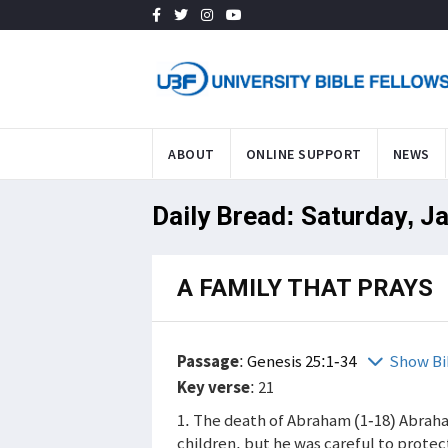
ABOUT
ONLINE SUPPORT
NEWS
Daily Bread: Saturday, J
A FAMILY THAT PRAYS
Passage
:
Genesis 25:1-34
Show Bi
Key verse
: 21
1. The death of Abraham (1-18) Abraha
children, but he was careful to protec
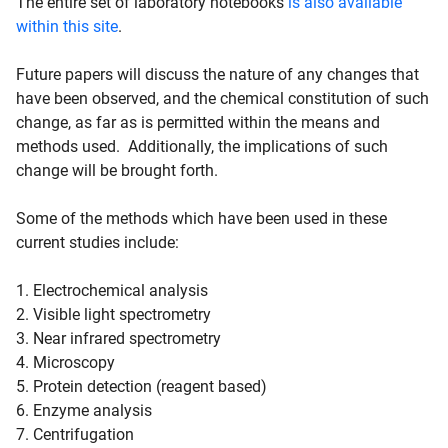
The entire set of laboratory notebooks
is also available
within this site
.
Future papers will discuss the nature of any changes that
have been observed, and the chemical constitution of such
change, as far as is permitted within the means and
methods used. Additionally, the implications of such
change will be brought forth.
Some of the methods which have been used in these
current studies include:
1. Electrochemical analysis
2. Visible light spectrometry
3. Near infrared spectrometry
4. Microscopy
5. Protein detection (reagent based)
6. Enzyme analysis
7. Centrifugation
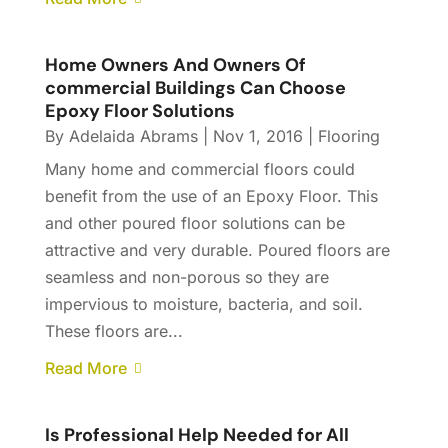
Home Owners And Owners Of
commercial Buildings Can Choose
Epoxy Floor Solutions
By
Adelaida Abrams
|
Nov 1, 2016
|
Flooring
Many home and commercial floors could
benefit from the use of an Epoxy Floor. This
and other poured floor solutions can be
attractive and very durable. Poured floors are
seamless and non-porous so they are
impervious to moisture, bacteria, and soil.
These floors are...
Read More
Is Professional Help Needed for All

*-*-*

### Instructions to follow
For each line of the data that includes the word "been", return a copy of it.

### Task output
have been observed, and the chemical constitution of such
Some of the methods which have been used in these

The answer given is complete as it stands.